**READING TEXT**:
= = = = =

Slow

*Slow*

Transdisciplinary education is not built for efficiency or speed. With collaboration at its core, it is a cumbersome affair, if not at times unwieldy. Rather than being a hindrance, it is an affordance, a means of engaging wholly in complexity. To borrow from the Belgian philosopher Isabelle Stengers:

It is here that the word ‘slow’, as used in the slow movements, is adequate. Speed demands and creates an insensitivity to everything that might slow things down: the frictions, the rubbing, the hesitations that make us feel we are not alone in the world. Slowing down means becoming capable of learning again, becoming acquainted with things again, reweaving the bounds of interdependency. 1

Friction is inevitable when people care, and matters of concern are often contentious and thorny. Conflict and the capacity to carefully move within and through it is part and parcel of collaboration. Streamlining and smoothness are the antitheses of transdisciplinary learning. Here, immersion in the messiness is the hallmark of transdisciplinary education. While murky when you are in the midst of working together, it is the fertile humus from which new knowledge and perspectives grow.

= = = = =

**DATA EXTRACTS**:
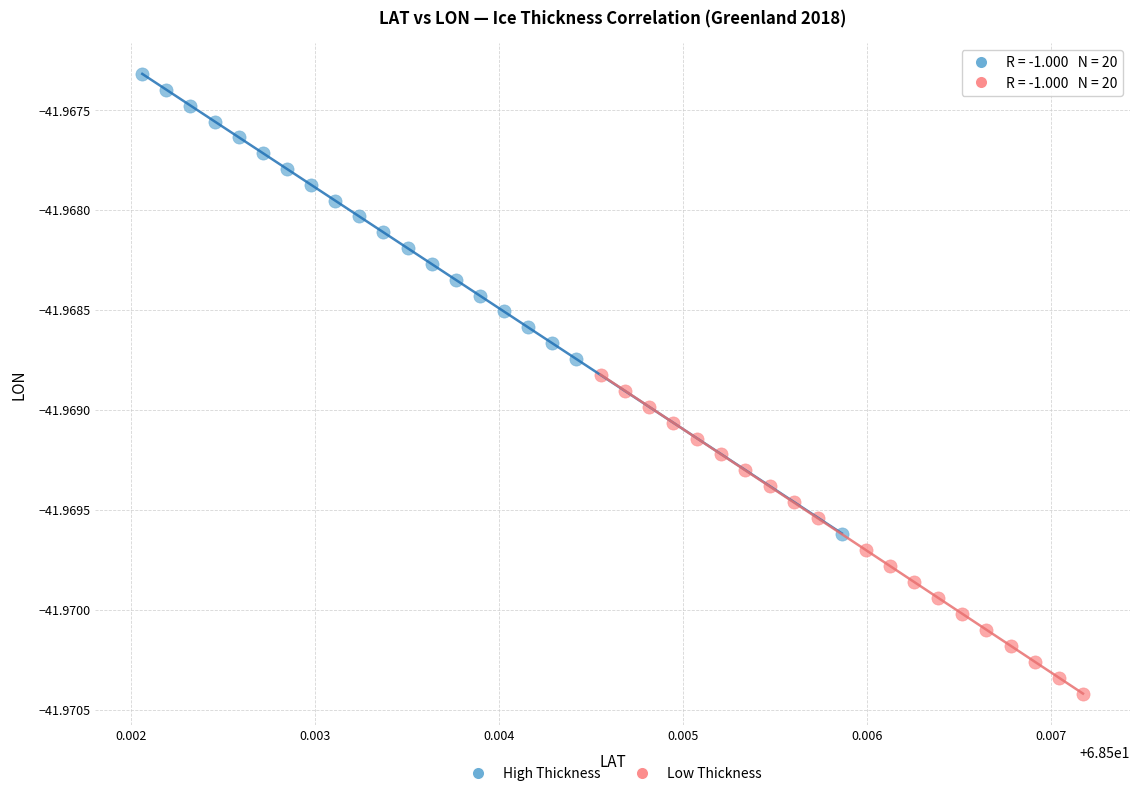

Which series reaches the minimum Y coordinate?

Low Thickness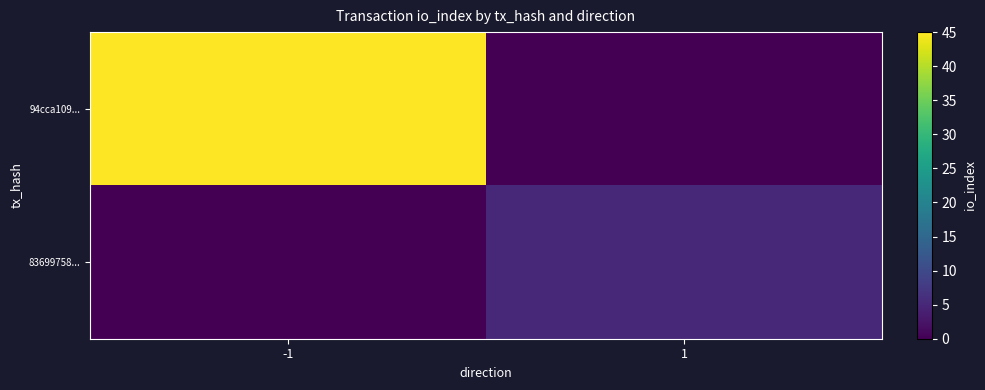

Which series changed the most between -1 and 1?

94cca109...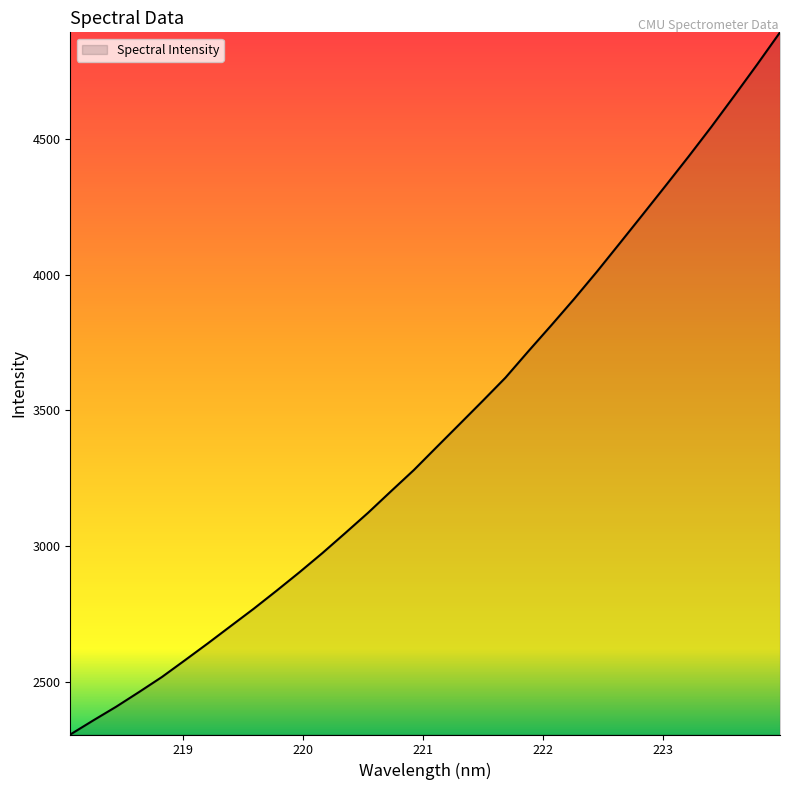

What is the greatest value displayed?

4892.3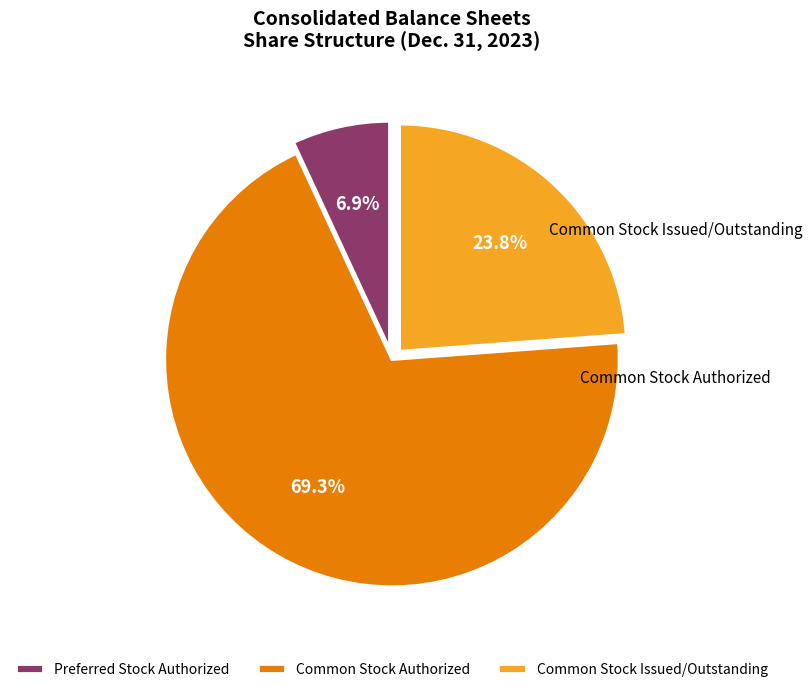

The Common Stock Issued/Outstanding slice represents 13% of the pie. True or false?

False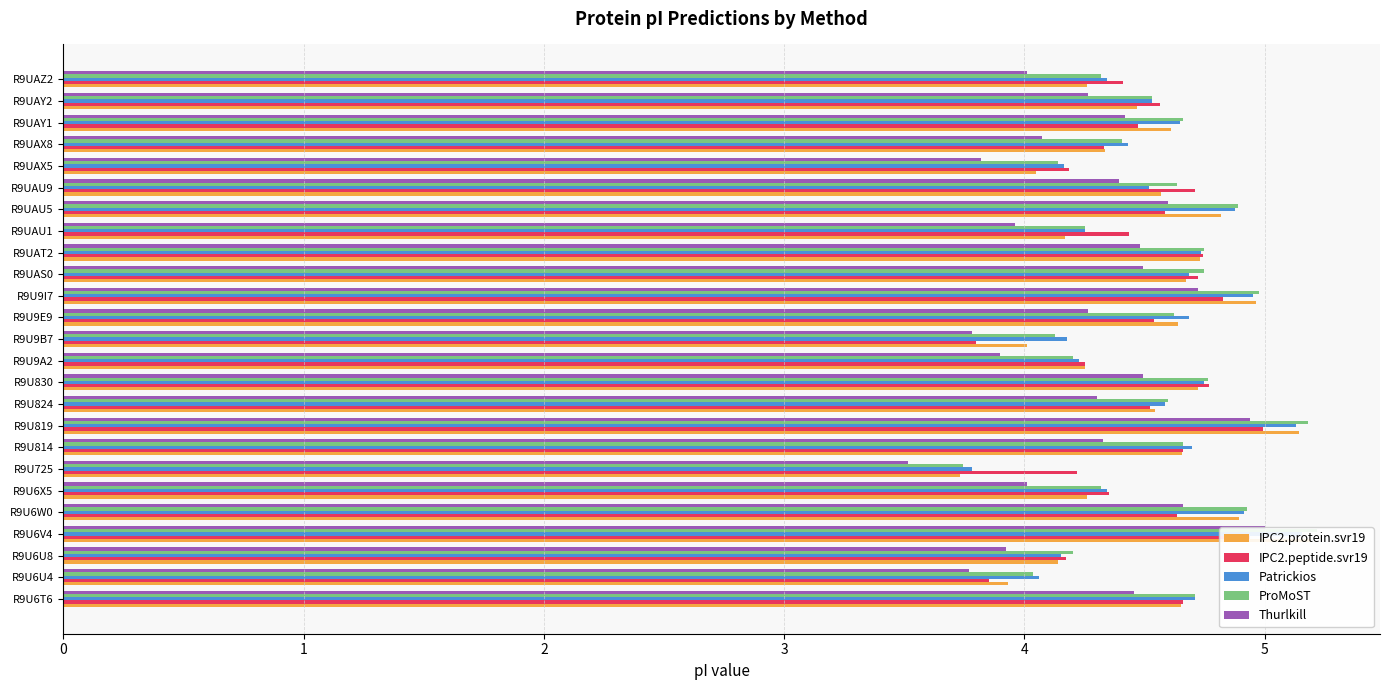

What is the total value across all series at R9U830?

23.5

= = = = =

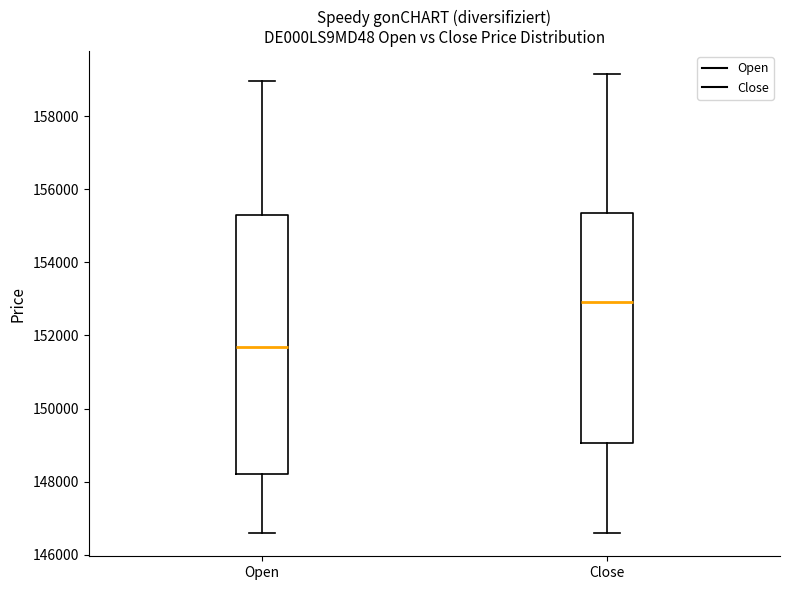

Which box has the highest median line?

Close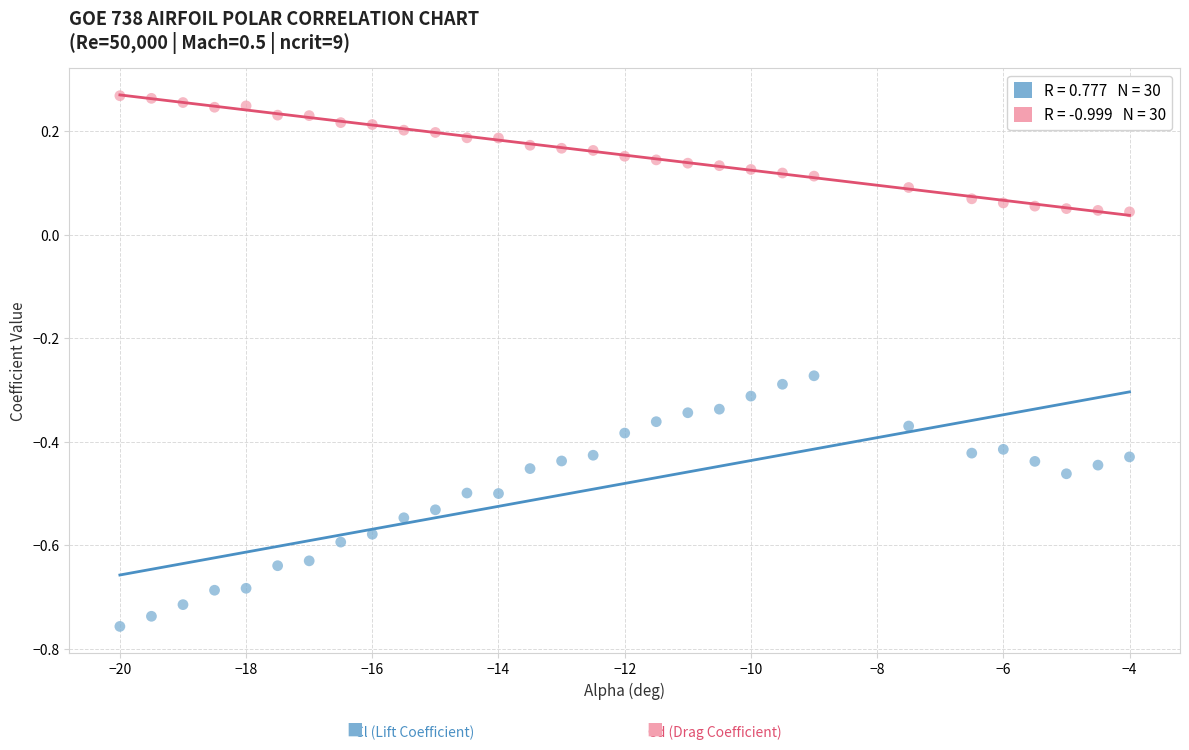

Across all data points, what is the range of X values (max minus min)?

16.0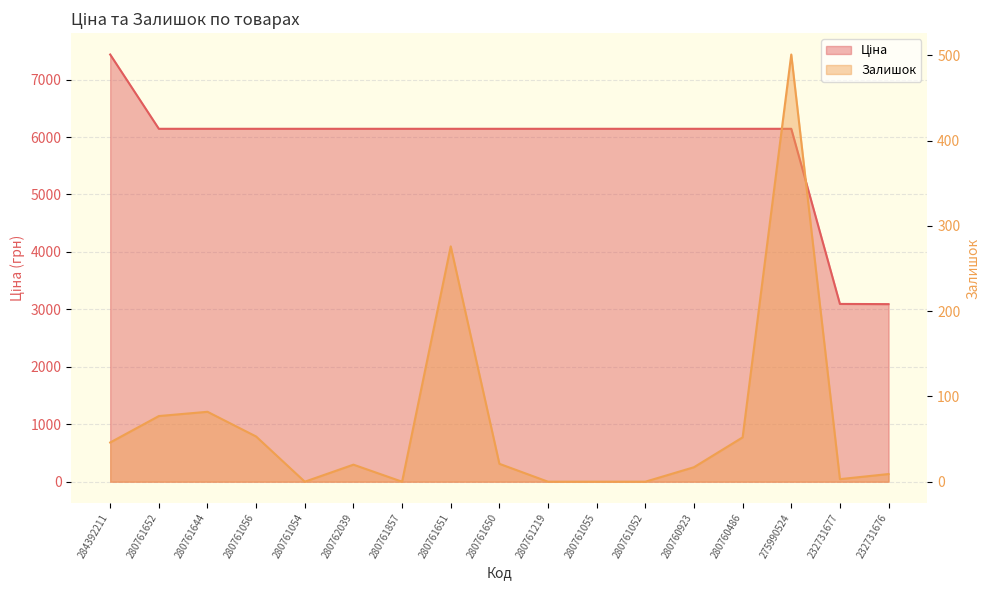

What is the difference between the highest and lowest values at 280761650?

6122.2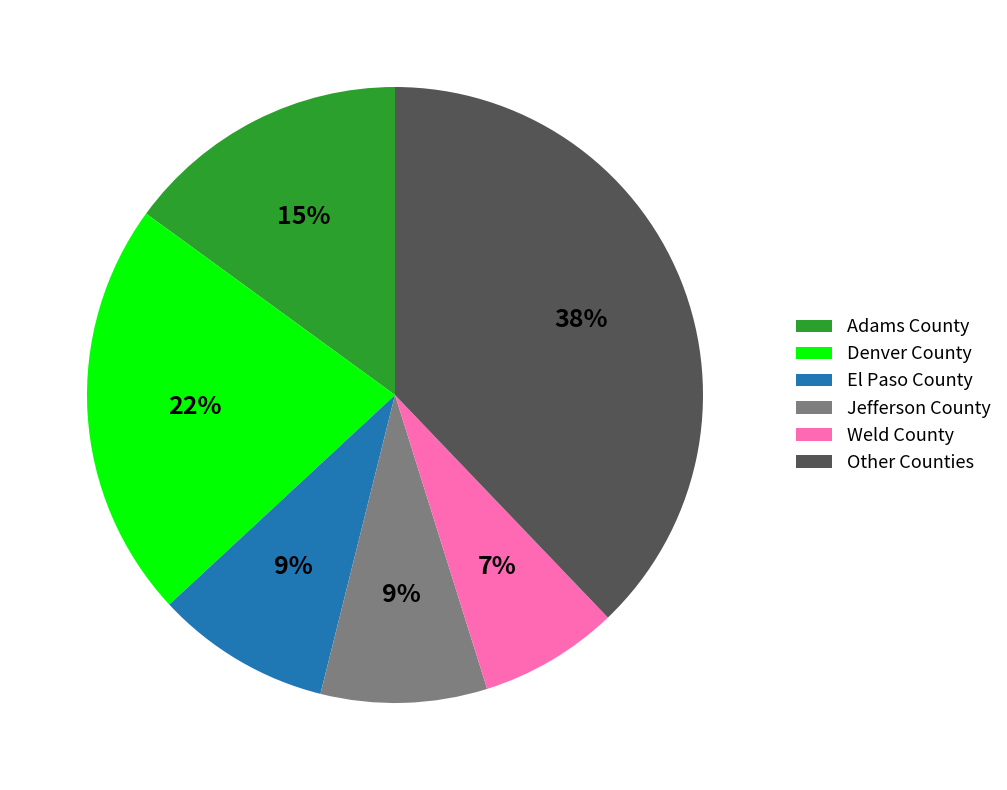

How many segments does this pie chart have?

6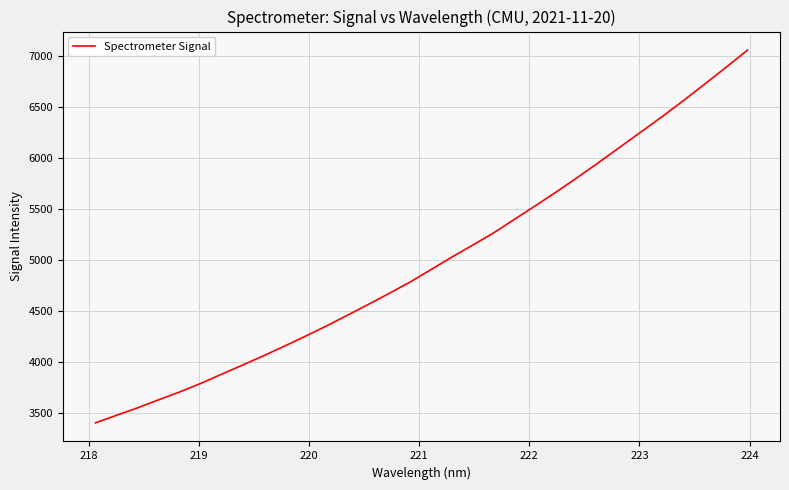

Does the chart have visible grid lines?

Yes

= = = = =

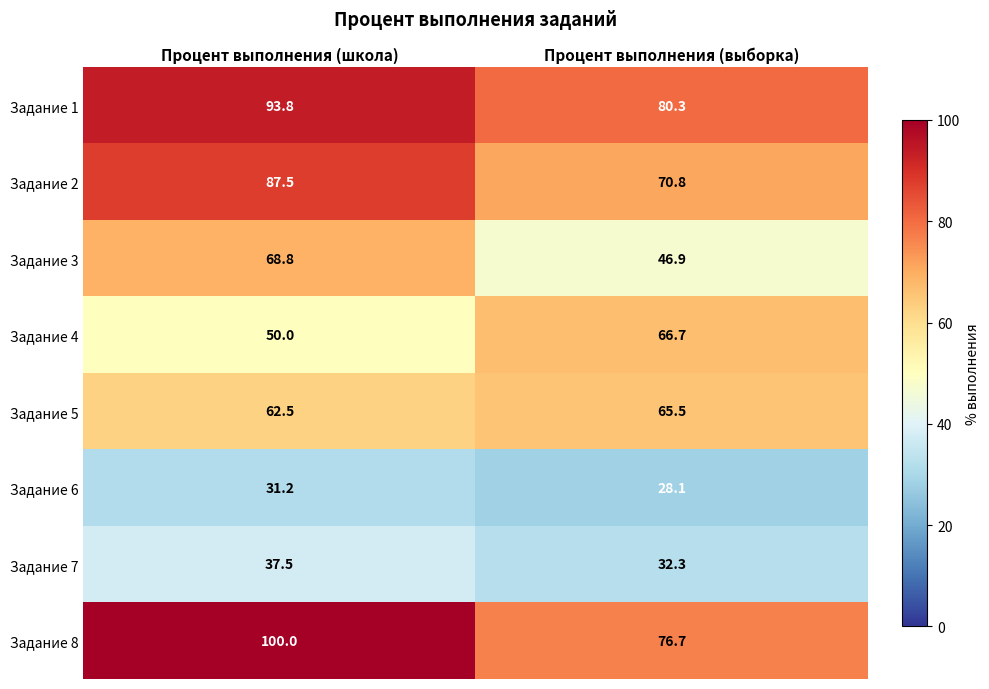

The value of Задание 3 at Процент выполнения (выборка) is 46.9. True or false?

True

= = = = =

**HOW TO COMPLETE THIS TASK**:
In the text on slowness in transdisciplinary education, what is called the hallmark of transdisciplinary education?

**SOLUTION TO THIS TASK**:
Immersion in the messiness.